(Data begins)

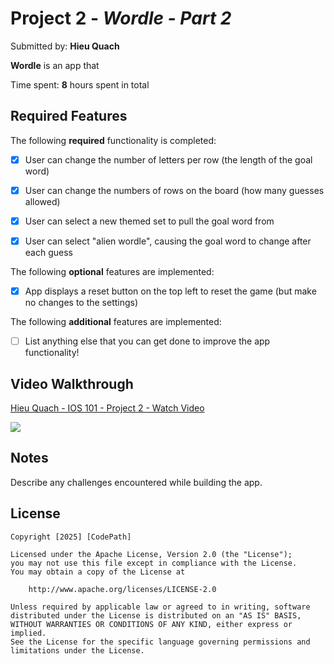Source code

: # Project 2 - *Wordle - Part 2*

Submitted by: **Hieu Quach**

**Wordle** is an app that 

Time spent: **8** hours spent in total

## Required Features

The following **required** functionality is completed:

- [x] User can change the number of letters per row (the length of the goal word)
- [x] User can change the numbers of rows on the board (how many guesses allowed)
- [x] User can select a new themed set to pull the goal word from
- [x] User can select "alien wordle", causing the goal word to change after each guess


The following **optional** features are implemented:

- [x] App displays a reset button on the top left to reset the game (but make no changes to the settings)

The following **additional** features are implemented:

- [ ] List anything else that you can get done to improve the app functionality!

## Video Walkthrough

<div>
    <a href="https://www.loom.com/share/975744dcbb3749f8bc17a95aa12de673">
      <p>Hieu Quach - IOS 101 - Project 2 - Watch Video</p>
    </a>
    <a href="https://www.loom.com/share/975744dcbb3749f8bc17a95aa12de673">
      <img style="max-width:300px;" src="https://cdn.loom.com/sessions/thumbnails/975744dcbb3749f8bc17a95aa12de673-660e537c0a0c419c-full-play.gif">
    </a>
</div>

## Notes

Describe any challenges encountered while building the app.

## License

    Copyright [2025] [CodePath]

    Licensed under the Apache License, Version 2.0 (the "License");
    you may not use this file except in compliance with the License.
    You may obtain a copy of the License at

        http://www.apache.org/licenses/LICENSE-2.0

    Unless required by applicable law or agreed to in writing, software
    distributed under the License is distributed on an "AS IS" BASIS,
    WITHOUT WARRANTIES OR CONDITIONS OF ANY KIND, either express or implied.
    See the License for the specific language governing permissions and
    limitations under the License.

(Data ends)

▶ [Task statement]: In the copy, include every line of the entries above exactly and none of the pictures.

▶ [Output of the task]:
Source code

: # Project 2 - *Wordle - Part 2*

Submitted by: **Hieu Quach**

**Wordle** is an app that 

Time spent: **8** hours spent in total

## Required Features

The following **required** functionality is completed:

- [x] User can change the number of letters per row (the length of the goal word)
- [x] User can change the numbers of rows on the board (how many guesses allowed)
- [x] User can select a new themed set to pull the goal word from
- [x] User can select "alien wordle", causing the goal word to change after each guess


The following **optional** features are implemented:

- [x] App displays a reset button on the top left to reset the game (but make no changes to the settings)

The following **additional** features are implemented:

- [ ] List anything else that you can get done to improve the app functionality!

## Video Walkthrough

<div>
    <a href="https://www.loom.com/share/975744dcbb3749f8bc17a95aa12de673">
      <p>Hieu Quach - IOS 101 - Project 2 - Watch Video</p>
    </a>
    <a href="https://www.loom.com/share/975744dcbb3749f8bc17a95aa12de673">
      <img style="max-width:300px;" src="https://cdn.loom.com/sessions/thumbnails/975744dcbb3749f8bc17a95aa12de673-660e537c0a0c419c-full-play.gif">
    </a>
</div>

## Notes

Describe any challenges encountered while building the app.

## License

    Copyright [2025] [CodePath]

    Licensed under the Apache License, Version 2.0 (the "License");
    you may not use this file except in compliance with the License.
    You may obtain a copy of the License at

        http://www.apache.org/licenses/LICENSE-2.0

    Unless required by applicable law or agreed to in writing, software
    distributed under the License is distributed on an "AS IS" BASIS,
    WITHOUT WARRANTIES OR CONDITIONS OF ANY KIND, either express or implied.
    See the License for the specific language governing permissions and
    limitations under the License.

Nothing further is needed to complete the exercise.